=== Data for processing ===
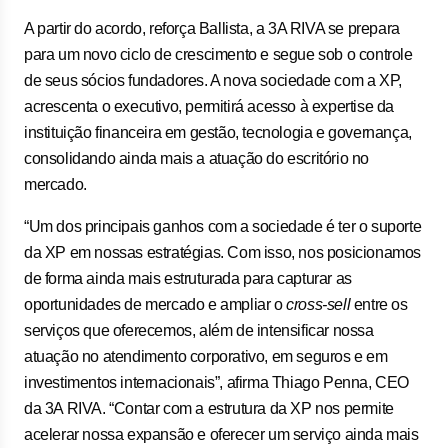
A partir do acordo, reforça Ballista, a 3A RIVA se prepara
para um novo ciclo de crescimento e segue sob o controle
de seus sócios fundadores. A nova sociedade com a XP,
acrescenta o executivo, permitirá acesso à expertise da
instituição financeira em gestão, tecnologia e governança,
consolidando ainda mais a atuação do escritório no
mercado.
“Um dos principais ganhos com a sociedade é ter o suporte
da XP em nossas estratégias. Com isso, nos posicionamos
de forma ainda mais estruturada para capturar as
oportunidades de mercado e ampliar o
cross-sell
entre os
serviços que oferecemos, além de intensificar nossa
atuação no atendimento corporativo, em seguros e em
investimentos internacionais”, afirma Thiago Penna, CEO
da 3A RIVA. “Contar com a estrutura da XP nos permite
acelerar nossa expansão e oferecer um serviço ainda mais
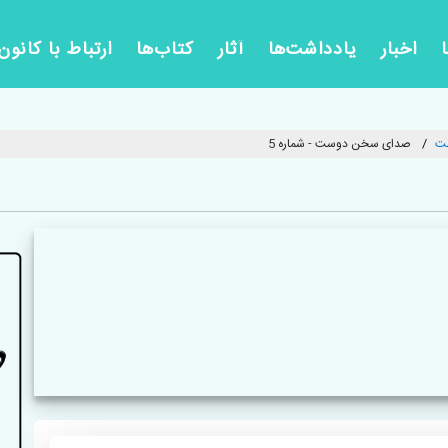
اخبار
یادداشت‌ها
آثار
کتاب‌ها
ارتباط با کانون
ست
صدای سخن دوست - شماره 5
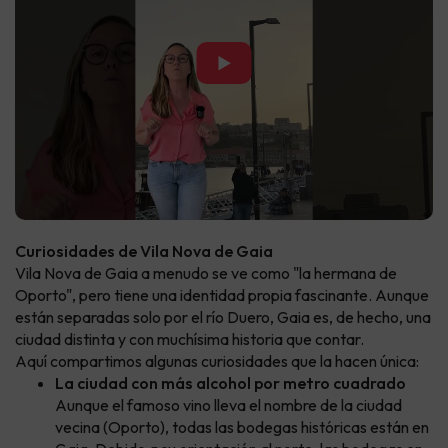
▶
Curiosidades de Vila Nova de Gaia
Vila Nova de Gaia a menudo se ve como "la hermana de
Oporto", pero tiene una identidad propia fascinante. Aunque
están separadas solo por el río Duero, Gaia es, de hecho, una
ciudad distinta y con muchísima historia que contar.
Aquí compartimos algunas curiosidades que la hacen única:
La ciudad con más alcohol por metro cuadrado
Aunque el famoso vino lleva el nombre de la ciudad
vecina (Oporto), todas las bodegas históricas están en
* * *
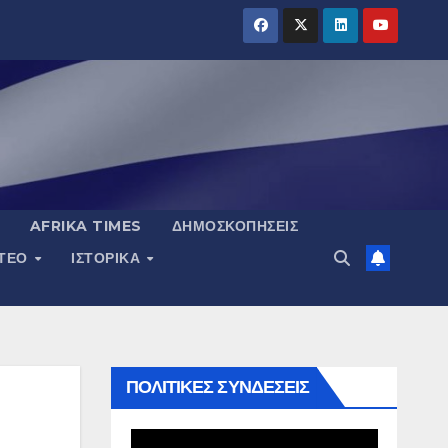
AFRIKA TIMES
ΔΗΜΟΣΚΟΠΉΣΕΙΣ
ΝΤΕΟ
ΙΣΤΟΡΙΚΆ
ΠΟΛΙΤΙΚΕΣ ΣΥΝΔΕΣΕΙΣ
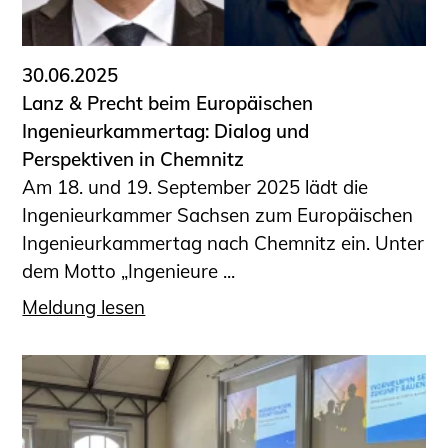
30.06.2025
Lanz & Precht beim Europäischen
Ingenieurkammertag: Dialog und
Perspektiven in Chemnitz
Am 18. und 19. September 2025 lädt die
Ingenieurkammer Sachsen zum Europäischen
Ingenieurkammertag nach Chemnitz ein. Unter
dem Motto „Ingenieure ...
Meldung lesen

=== Task prompt ===
Copy out, word for word, the material from the line containing "A partir do" up to and including the line containing "consolidando ainda mais".

=== Answer area ===
A partir do acordo, reforça Ballista, a 3A RIVA se prepara
para um novo ciclo de crescimento e segue sob o controle
de seus sócios fundadores. A nova sociedade com a XP,
acrescenta o executivo, permitirá acesso à expertise da
instituição financeira em gestão, tecnologia e governança,
consolidando ainda mais a atuação do escritório no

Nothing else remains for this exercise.